It’s been a hard year for me. This is the first time in my career that I’ve been forced to change schools, rather than choosing to. The culture at this school is very bizarre; fragmented, isolated and conflicted. And the transition from high school back to junior high has been, to say the least, bumpy.
The principal send out an email the other day asking the staff about who is planning to retire, transfer or for any reason not coming back next year. I’ve been thinking about a transfer for quite a while now, and this seemed like the time to let her know what was going on in my mind. I had a very good working relationship with her for 5 years at my first school, and felt like I owed it to her to let her know. So I emailed her back and told her that I would like to discuss it with her before I made a definite decision.
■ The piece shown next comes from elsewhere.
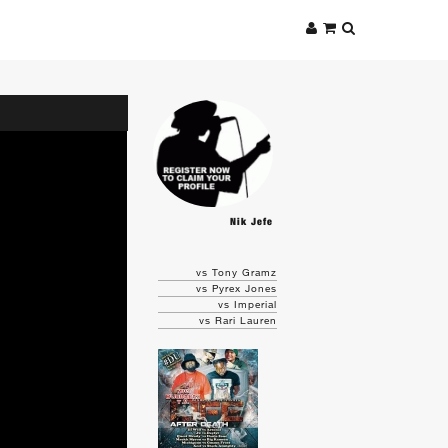
Nik Jefe
vs Tony Gramz
vs Pyrex Jones
vs Imperial
vs Rari Lauren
It was a really good conversation. She asked for specifics about what was bothering me about the school. I told her about problems getting back into junior high mode, issues with the faculty, some of the staff, and also the isolation caused by the physical building itself. She didn’t disagree with any of the points I made, she even told me about some of the difficulties she’s had, and is still having, with some of the people there. She talked about how at the other school she had seen me develop great relationships with the students, and despite the problems I’ve had this year, she knows that that is one of my strong points. She asked me what she could do to make things better, I told her give me only 4 classes with no more than 28 kids in them. We laughed. In the end she told me she would help me any way she could, that she’d hate to see me go but she understood that I needed to do what would be good for me.
What the conversation did for me was to make me think about what it really was that is making me unhappy there. I realized that if my classroom was running the way it should be, that if I was happy in my teaching (for the most part at least), that all the other stuff would be tolerable. I’ve also known for a while that a lot of the problems I’m having in the classroom are my own fault. In junior high the first couple months are crucial in setting up classroom procedures and climate. Although I disagree with the old adage “don’t smile until Christmas”, there is some truth to not letting anything slide by, in discipline or routines, for the first few months. Once you’ve set up the expectations, once they are set in the way the classroom runs, good or bad, it’s hard to change them, and way too easy for the students to fall back into the old habits. That was my big problem, I started out the year like they were high school students, and something unique to the school I was at, like they were high school students that had chosen to be there. It’s felt a lot like my very first year teaching, and the best advice I got that year was that no matter how bad it got, I had to try a second year. To take everything I’ve learned (or everything I’ve remembered, this time around) and start out the year right.
So, I think I’m going to stay. I need to show myself that I’m still able to make a junior high classroom run right. I’ve never left a school because of the students, my first school was because of all the other crap going on outside the classroom. The rest of the times I left I was going towards something new, not running away from something I was unhappy with. If and when I leave this school, I don’t want it to be because of something I should be able to change, or because I didn’t even try.